§ **Problem description**: For each line in the data below that has the word "Solid", copy that line.

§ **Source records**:
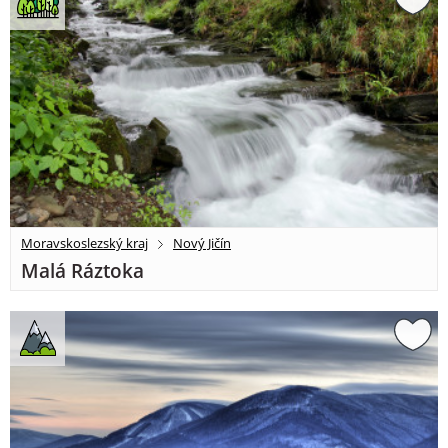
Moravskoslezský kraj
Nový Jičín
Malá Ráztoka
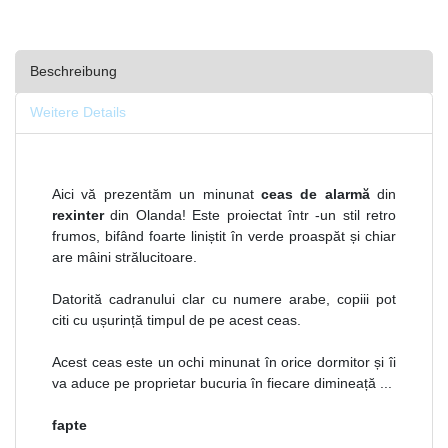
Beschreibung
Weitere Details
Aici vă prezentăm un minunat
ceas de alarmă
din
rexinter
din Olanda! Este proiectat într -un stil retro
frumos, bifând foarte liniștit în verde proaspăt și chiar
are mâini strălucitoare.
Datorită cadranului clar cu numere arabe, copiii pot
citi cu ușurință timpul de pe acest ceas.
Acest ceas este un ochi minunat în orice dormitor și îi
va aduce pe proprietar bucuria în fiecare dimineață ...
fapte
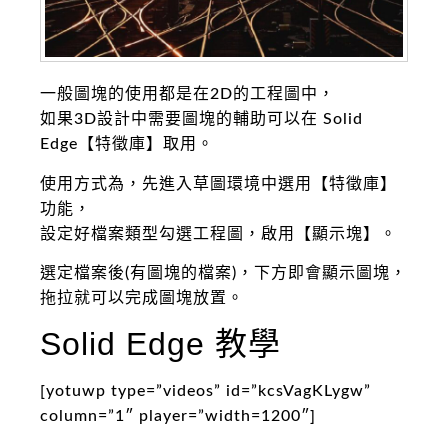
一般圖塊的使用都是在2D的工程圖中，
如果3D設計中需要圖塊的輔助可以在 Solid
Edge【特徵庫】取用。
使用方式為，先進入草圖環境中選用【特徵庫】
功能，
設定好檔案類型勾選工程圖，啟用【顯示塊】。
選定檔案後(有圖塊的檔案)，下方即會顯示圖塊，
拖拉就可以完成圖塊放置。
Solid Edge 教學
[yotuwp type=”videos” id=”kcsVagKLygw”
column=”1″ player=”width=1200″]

==

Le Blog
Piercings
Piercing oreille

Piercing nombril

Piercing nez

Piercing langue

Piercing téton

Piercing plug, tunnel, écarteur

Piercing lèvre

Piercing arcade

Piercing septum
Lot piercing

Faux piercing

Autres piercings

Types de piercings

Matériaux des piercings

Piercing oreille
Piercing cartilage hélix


§ **Response to the task**:
如果3D設計中需要圖塊的輔助可以在 Solid
Solid Edge 教學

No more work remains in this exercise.